* start INFORMATION PROVIDED *

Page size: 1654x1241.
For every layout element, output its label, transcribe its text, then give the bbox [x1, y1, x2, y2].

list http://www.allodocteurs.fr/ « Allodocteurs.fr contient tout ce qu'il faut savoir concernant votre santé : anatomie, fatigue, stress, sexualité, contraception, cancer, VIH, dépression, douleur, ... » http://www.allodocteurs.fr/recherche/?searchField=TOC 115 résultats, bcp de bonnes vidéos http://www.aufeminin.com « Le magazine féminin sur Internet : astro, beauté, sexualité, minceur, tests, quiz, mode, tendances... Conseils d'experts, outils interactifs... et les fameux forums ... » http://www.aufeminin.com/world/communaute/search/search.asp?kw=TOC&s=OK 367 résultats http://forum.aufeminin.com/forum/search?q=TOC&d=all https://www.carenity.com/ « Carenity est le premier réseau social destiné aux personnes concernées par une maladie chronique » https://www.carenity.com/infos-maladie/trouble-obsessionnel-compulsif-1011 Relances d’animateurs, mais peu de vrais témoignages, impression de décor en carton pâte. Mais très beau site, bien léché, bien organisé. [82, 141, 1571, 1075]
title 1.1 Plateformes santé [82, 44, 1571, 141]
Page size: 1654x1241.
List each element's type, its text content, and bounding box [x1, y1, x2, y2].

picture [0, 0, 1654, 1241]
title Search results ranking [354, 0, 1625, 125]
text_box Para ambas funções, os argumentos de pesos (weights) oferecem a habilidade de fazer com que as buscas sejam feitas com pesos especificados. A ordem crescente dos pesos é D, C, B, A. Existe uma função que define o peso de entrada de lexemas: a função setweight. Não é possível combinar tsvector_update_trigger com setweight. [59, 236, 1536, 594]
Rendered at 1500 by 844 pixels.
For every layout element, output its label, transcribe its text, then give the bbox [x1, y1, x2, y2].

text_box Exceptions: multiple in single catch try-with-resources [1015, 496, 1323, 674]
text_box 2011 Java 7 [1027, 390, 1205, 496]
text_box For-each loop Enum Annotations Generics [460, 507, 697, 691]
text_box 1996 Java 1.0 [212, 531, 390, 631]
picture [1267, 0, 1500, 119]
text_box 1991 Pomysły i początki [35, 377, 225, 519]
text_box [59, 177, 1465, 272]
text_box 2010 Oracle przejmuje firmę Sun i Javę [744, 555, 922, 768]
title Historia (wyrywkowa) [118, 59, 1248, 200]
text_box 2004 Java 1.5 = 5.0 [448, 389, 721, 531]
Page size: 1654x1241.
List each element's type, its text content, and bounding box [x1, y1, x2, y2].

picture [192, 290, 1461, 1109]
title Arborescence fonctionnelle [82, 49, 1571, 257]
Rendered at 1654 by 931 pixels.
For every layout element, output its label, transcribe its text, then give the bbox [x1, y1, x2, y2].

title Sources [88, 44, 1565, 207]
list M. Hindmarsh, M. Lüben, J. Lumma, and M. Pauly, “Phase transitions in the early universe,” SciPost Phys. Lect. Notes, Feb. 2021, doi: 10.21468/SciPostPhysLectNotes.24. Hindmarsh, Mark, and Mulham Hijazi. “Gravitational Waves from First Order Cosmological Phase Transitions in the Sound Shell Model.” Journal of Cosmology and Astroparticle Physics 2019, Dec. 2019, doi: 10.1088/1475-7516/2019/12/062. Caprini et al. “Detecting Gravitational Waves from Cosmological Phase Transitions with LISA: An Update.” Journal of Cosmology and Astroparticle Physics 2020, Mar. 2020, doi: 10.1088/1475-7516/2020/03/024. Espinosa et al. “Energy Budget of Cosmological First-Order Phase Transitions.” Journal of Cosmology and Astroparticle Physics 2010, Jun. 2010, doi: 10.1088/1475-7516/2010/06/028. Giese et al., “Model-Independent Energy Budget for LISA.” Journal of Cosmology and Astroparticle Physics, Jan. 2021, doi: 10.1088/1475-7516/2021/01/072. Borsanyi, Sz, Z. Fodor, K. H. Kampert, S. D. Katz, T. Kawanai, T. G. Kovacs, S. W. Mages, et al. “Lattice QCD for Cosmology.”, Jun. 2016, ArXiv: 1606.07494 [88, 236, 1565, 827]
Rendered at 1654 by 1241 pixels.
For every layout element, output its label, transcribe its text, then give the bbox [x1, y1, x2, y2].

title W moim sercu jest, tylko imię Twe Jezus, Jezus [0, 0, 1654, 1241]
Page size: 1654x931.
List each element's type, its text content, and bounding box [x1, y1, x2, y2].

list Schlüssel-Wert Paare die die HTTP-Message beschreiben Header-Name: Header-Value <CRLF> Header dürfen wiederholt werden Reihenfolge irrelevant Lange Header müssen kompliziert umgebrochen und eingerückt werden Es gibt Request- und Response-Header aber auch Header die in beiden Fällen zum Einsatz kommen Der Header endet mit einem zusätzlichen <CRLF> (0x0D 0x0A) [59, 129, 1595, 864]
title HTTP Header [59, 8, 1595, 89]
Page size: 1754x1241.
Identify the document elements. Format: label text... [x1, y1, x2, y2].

* end INFORMATION PROVIDED *

EXERCISE PROMPT
Reproduce every line of the listing above without any changes.

RESULT
Page size: 1654x1241.
For every layout element, output its label, transcribe its text, then give the bbox [x1, y1, x2, y2].

list http://www.allodocteurs.fr/ « Allodocteurs.fr contient tout ce qu'il faut savoir concernant votre santé : anatomie, fatigue, stress, sexualité, contraception, cancer, VIH, dépression, douleur, ... » http://www.allodocteurs.fr/recherche/?searchField=TOC 115 résultats, bcp de bonnes vidéos http://www.aufeminin.com « Le magazine féminin sur Internet : astro, beauté, sexualité, minceur, tests, quiz, mode, tendances... Conseils d'experts, outils interactifs... et les fameux forums ... » http://www.aufeminin.com/world/communaute/search/search.asp?kw=TOC&s=OK 367 résultats http://forum.aufeminin.com/forum/search?q=TOC&d=all https://www.carenity.com/ « Carenity est le premier réseau social destiné aux personnes concernées par une maladie chronique » https://www.carenity.com/infos-maladie/trouble-obsessionnel-compulsif-1011 Relances d’animateurs, mais peu de vrais témoignages, impression de décor en carton pâte. Mais très beau site, bien léché, bien organisé. [82, 141, 1571, 1075]
title 1.1 Plateformes santé [82, 44, 1571, 141]
Page size: 1654x1241.
List each element's type, its text content, and bounding box [x1, y1, x2, y2].

picture [0, 0, 1654, 1241]
title Search results ranking [354, 0, 1625, 125]
text_box Para ambas funções, os argumentos de pesos (weights) oferecem a habilidade de fazer com que as buscas sejam feitas com pesos especificados. A ordem crescente dos pesos é D, C, B, A. Existe uma função que define o peso de entrada de lexemas: a função setweight. Não é possível combinar tsvector_update_trigger com setweight. [59, 236, 1536, 594]
Rendered at 1500 by 844 pixels.
For every layout element, output its label, transcribe its text, then give the bbox [x1, y1, x2, y2].

text_box Exceptions: multiple in single catch try-with-resources [1015, 496, 1323, 674]
text_box 2011 Java 7 [1027, 390, 1205, 496]
text_box For-each loop Enum Annotations Generics [460, 507, 697, 691]
text_box 1996 Java 1.0 [212, 531, 390, 631]
picture [1267, 0, 1500, 119]
text_box 1991 Pomysły i początki [35, 377, 225, 519]
text_box [59, 177, 1465, 272]
text_box 2010 Oracle przejmuje firmę Sun i Javę [744, 555, 922, 768]
title Historia (wyrywkowa) [118, 59, 1248, 200]
text_box 2004 Java 1.5 = 5.0 [448, 389, 721, 531]
Page size: 1654x1241.
List each element's type, its text content, and bounding box [x1, y1, x2, y2].

picture [192, 290, 1461, 1109]
title Arborescence fonctionnelle [82, 49, 1571, 257]
Rendered at 1654 by 931 pixels.
For every layout element, output its label, transcribe its text, then give the bbox [x1, y1, x2, y2].

title Sources [88, 44, 1565, 207]
list M. Hindmarsh, M. Lüben, J. Lumma, and M. Pauly, “Phase transitions in the early universe,” SciPost Phys. Lect. Notes, Feb. 2021, doi: 10.21468/SciPostPhysLectNotes.24. Hindmarsh, Mark, and Mulham Hijazi. “Gravitational Waves from First Order Cosmological Phase Transitions in the Sound Shell Model.” Journal of Cosmology and Astroparticle Physics 2019, Dec. 2019, doi: 10.1088/1475-7516/2019/12/062. Caprini et al. “Detecting Gravitational Waves from Cosmological Phase Transitions with LISA: An Update.” Journal of Cosmology and Astroparticle Physics 2020, Mar. 2020, doi: 10.1088/1475-7516/2020/03/024. Espinosa et al. “Energy Budget of Cosmological First-Order Phase Transitions.” Journal of Cosmology and Astroparticle Physics 2010, Jun. 2010, doi: 10.1088/1475-7516/2010/06/028. Giese et al., “Model-Independent Energy Budget for LISA.” Journal of Cosmology and Astroparticle Physics, Jan. 2021, doi: 10.1088/1475-7516/2021/01/072. Borsanyi, Sz, Z. Fodor, K. H. Kampert, S. D. Katz, T. Kawanai, T. G. Kovacs, S. W. Mages, et al. “Lattice QCD for Cosmology.”, Jun. 2016, ArXiv: 1606.07494 [88, 236, 1565, 827]
Rendered at 1654 by 1241 pixels.
For every layout element, output its label, transcribe its text, then give the bbox [x1, y1, x2, y2].

title W moim sercu jest, tylko imię Twe Jezus, Jezus [0, 0, 1654, 1241]
Page size: 1654x931.
List each element's type, its text content, and bounding box [x1, y1, x2, y2].

list Schlüssel-Wert Paare die die HTTP-Message beschreiben Header-Name: Header-Value <CRLF> Header dürfen wiederholt werden Reihenfolge irrelevant Lange Header müssen kompliziert umgebrochen und eingerückt werden Es gibt Request- und Response-Header aber auch Header die in beiden Fällen zum Einsatz kommen Der Header endet mit einem zusätzlichen <CRLF> (0x0D 0x0A) [59, 129, 1595, 864]
title HTTP Header [59, 8, 1595, 89]
Page size: 1754x1241.
Identify the document elements. Format: label text... [x1, y1, x2, y2].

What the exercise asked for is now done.